Nicola LeFanu awarded the Elgar Bursary 2014
16 Jun 2014
16 Jun 2014
Composer Nicola LeFanu has become the fifth recipient of the RPS Elgar Bursary, created to support the work of mature composers. She will write a new work for the BBC Symphony Orchestra, her first large-scale orchestral commission since 1987.
When the surviving members of Sir Edward Elgar's family commissioned Anthony Payne to elaborate Elgar's sketches for the unfinished Third Symphony, it was decided to use the royalties from the symphony to set up a bursary in Elgar's name.
Elgar enjoyed a long and fruitful association with the Royal Philharmonic Society, and became an RPS Gold Medallist in 1925. With this history in mind, the Elgar family asked the Royal Philharmonic Society to administer the bursary on their behalf.
The RPS Elgar Bursary has the specific intention of supporting the work of mature composers by providing financial support to allow for the creation of a new work which "may push back musical boundaries, but not at the expense of accessibility and integrity: in short, a work of which Edward Elgar himself might have approved."
Nicola LeFanu is the fifth recipient of the bursary since its inception in 2002, following in the footsteps of Lyell Cresswell, Dominic Muldowney, Edwin Roxburgh and Jonathan Lloyd. She will write a new orchestral work to be premiered by the BBC Symphony Orchestra in its 2016/17 season; her last work for symphony orchestra was written in 1987.
Rosemary Johnson, Executive Director of the Royal Philharmonic Society, comments: “The Elgar Bursary is the perfect complement to the RPS’s prizes for younger composers and thanks to the generosity of the Elgar family and the BBC Symphony Orchestra provides an important high profile platform and broadcast for composers who deserve to be heard more often.”
Nicola LeFanu was born in England in 1947; her mother was the Irish composer Elizabeth Maconchy and her father, William LeFanu, was from an Irish literary family.

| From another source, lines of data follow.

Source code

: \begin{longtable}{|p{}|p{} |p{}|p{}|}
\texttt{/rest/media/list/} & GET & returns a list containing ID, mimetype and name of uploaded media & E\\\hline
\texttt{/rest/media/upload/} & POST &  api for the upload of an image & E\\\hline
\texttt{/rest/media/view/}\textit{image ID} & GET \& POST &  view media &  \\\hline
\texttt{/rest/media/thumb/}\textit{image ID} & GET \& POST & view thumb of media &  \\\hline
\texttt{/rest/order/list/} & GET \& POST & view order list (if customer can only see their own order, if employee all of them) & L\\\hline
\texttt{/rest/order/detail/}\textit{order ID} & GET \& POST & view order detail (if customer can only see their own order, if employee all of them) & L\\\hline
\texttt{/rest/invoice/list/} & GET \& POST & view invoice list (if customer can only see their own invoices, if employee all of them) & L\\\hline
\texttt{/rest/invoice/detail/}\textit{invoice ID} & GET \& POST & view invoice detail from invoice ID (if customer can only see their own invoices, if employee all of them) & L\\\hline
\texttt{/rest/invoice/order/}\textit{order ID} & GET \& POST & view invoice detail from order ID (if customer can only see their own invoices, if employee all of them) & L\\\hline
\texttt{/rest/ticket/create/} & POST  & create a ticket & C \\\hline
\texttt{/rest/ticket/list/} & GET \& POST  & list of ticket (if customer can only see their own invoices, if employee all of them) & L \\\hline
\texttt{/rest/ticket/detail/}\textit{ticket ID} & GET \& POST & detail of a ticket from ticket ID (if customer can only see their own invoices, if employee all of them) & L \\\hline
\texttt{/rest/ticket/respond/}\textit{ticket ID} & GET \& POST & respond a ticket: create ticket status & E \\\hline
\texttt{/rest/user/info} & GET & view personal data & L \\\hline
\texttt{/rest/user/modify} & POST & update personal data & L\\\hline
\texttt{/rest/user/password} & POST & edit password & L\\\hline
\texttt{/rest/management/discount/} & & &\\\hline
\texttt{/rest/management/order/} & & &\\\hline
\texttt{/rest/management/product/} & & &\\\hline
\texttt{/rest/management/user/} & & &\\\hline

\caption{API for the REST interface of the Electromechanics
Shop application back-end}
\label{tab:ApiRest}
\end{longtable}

She has composed around one hundred works which have been played and broadcast all over the world; her music is published by Novello and Peters Edition Ltd. She has been commissioned by the BBC, by festivals in the UK and beyond, and by leading orchestras, ensembles and soloists. She has composed eight operas, which have been staged in UK, Ireland and USA. The latest, 'Tokaido Road, A Journey after Hiroshige', will be premiered on July 6th 2014 at the Cheltenham Festival. She is active in many aspects of the music profession, as a composer, teacher, director and as a member of various public boards and new music organisations, and was Professor of Music at the University of York from 1994-2008.